> Action item A
Please duplicate the passage from the forum thread starting at "hey ocean, i" and ending at "my sister's partner.".
> Action item B
In one to three sentences, explain from the forum thread how the original poster was able to open the inbox on her husband's phone.
> Action item C
Take the forum thread further, continuing the reply from its last sentence.
BEGIN Supplied passage
Ladies, am i being crazy?

7 replies

oceanblossom · 21/07/2012 12:23

I'm currently 20 weeks pregnant with my first child and can't help notice that my husband seems to becoming more distant and his usual 'habits' have changed as the weeks go on.

The main issue is with his phone. Before the pregnancy he left it lying around everywhere and hardly used it other than to keep in contact with family, however over the past 1-2 months it hasn't left his side. He even takes it with him in the morning to have a shave for work. (even if he decides he wants to walk around the house in his pants he will keep it tucked in them on his hip) This is weird behaviour for him. He always seems to be texting now as well and leaving the room to do so.

I have confronted him about it and felt insulted when he said it was 'just your crazy pregnancy hormones making you think things'. That didn't go down very well!!!

The other week he was acting very strange in the house and went into a different room so i followed to see if he was ok. As i entered the room he quickly put his phone away and when i asked what he was doing he said he was cleaning up. (there was nothing to clear up) I told him i knew it was a lie and demanded to see his phone. He told me he was texting his brother. I didn't care and demanded it. This phone use to be mine so i new the password for the inbox, i had a look in front of him and there was a txt from a female colleague of ours saying 'yeah people have approached me at work mentioning us spending a lot of time together, but i just ignored them'

At that point 'crazy pregnancy hormones' took over. After our 'discussion' he was left in no uncertain terms that our marriage is over if he has been cheating. For about 2 weeks things were fine however its started again. I went to look in his phone to see if there has been anymore messages from her, to find he has changed the password.

Am i just being paranoid or should i be concerned? I just feel my husband is drifting away from me and i have no control over it. He's gone from being really loving and touchy feely to the complete opposite, and i get frustrated talking to him about it as he says he's not doing anything, its just my hormones.

I just need a little bit of advice on how to deal with 1. my apparent crazy hormones and/or 2. his behaviour?

OP posts:
Nancy54 · 21/07/2012 12:42

hey ocean, i don't think you're being crazy at all.

Men can often go distant and weird when their partner gets pregnant, especially for the first time as they can freak out about how their life is gonna change, how they'll have to become responsible, etc. it happened to my sister's partner.

however, i do think this phone thing sounds very weird. why would he be carrying it round with him constantly and change his password if he had nothing to hide? and the text you read sounds very suspect. sorry prob not what you want to hear! he may not actually be having an affair, maybe he's just exchanging flirty texts with a colleague as a way of dealing with his fear about becoming a dad. but even if it is just that that's definitely not ok. or maybe he is just confiding in her on a friendship-level. but he should tell you about it if it is just that.

it's also very unfair of him to turn it around on to you and blame it in your hormones, which tbh is a pile of crap.

i think you should try and confront him about it again (not easy i know), don't let him fob you off with the hormone thing - this is definitely not your fault.

Midgetm · 21/07/2012 13:08

I don't think you are crazy at all.
END Supplied passage
BEGIN Provided data
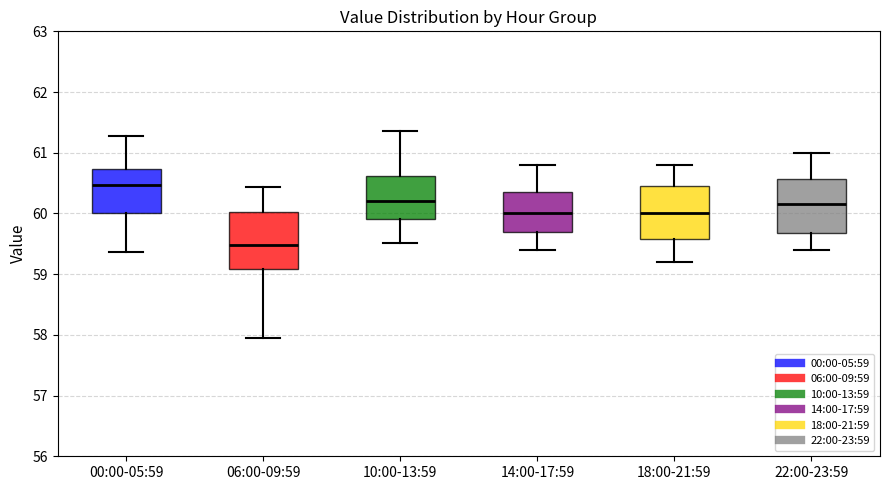

Which box has the lowest median line?

06:00-09:59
END Provided data
> Result A
hey ocean, i don't think you're being crazy at all.

Men can often go distant and weird when their partner gets pregnant, especially for the first time as they can freak out about how their life is gonna change, how they'll have to become responsible, etc. it happened to my sister's partner.

> Result B
The phone used to be hers, so she knew the password for the inbox.

> Result C
Lots of people are overly addicted to their phone me included and take them everywhere but being furtive, leaving rooms etc is not normal behaviour.

To behave like this, when you are pregnant is disrespectful and unkind (for whatever reason). The fact that our hormones are all over the place is irrelevant in this situation, it just makes it all the more thoughtless.

I would have it out with him, explain exactly how his behaviour is making you feel and find out who he is texting all the time.

And seeing its mumsnet I also have to say 'leave the bastard'. but don't actually take this advice

Tamisara · 21/07/2012 15:51

How convenient to say it's your "hormones".

Have you considered putting this in relationships?

I know that some men struggle with pregnancy, and some men go off sex.

I think, however, that I'd find the change in his habits very unsettling.

He lied to you - telling you he was texting his brother, when it was a female colleague. That is a huge problem.

The content of that message is worrying too. Instead of them putting the people at work straight, they are just "ignoring" it.

I don't think this is a hormone related problem, nor a pregnancy one :(

I don't really have advice, as I'm pretty rubbish at relationships myself. But I would be concerned.

The fact that he's changed the password is even more suspicious. Why would he do that if there wasn't anything to hide?

He should be reassuring you, not acting suspiciously, secretly texting a female colleague, about them spending so much time together that others have noticed, then saying you're "crazy" for being unhappy about it.

milli2512 · 21/07/2012 15:58

Hmmm I hate to say it but I think there's a lot to be said for 'gut feeling'. If it was my DH the behaviour with his phone would have me worried. Why change the password and be all cagey if he has nothing to hide. He's a fool if he thinks you wouldn't notice his change in behaviour. It may just be flirty texts and a case of him enjoying the attention from someone else, but still upsetting for you and not how he should behave.

I would be tempted to punch approach the female colleague. Is there anyone else you could speak to at your work who would be honest with you if they thought something was going on?

I really hope it is a case of him being an idiot in the middle of some sort of crisis about becoming a Dad rather than anything serious.

whatsoever · 21/07/2012 16:04

Does sound dodgy. I think you need to broach it with him, as calmly as is humanly possible so he doesn't just go on the defensive. He may just be confiding in this colleague, but he should be able to tell you if he's feeling a bit lost due to the pregnancy - this might give him the opportunity to do that? I hope it is one thing along those lines, rathe thn nothing worse.

(I'm totally addicted to my phone but I'm never protective of it, as I don't have anything to hide.)

Thumbwitch · 21/07/2012 16:06

You are so not crazy. Being told you are crazy to start with is a bad sign in itself, if you ask me - and the rest of it just screams red flags all over the place.

His lies, lack of openness, secretive behaviour and having the phone glued to his side at all times - all shout very loudly that he's up to something. And for him then to blame your pg hormones - well, that's just rude.

Some men don't deal well with having a pregnant partner - they don't like the changes in your body, nor the fact that there is soon going to be another person in your relationship. This is not an excuse and actually I find it pretty pathetic when they get like this but some still do.

I hope that he's not up to no good, but I'd certainly trust any gut instincts that you have that something is going on; and keep your eyes and ears open for further signs. Ignore his blatherings about "crazy pg hormones" - what does he know about that anyway! Hmm If you weren't pg and he was doing the same, he'd still call you crazy - pg hormones aren't relevant.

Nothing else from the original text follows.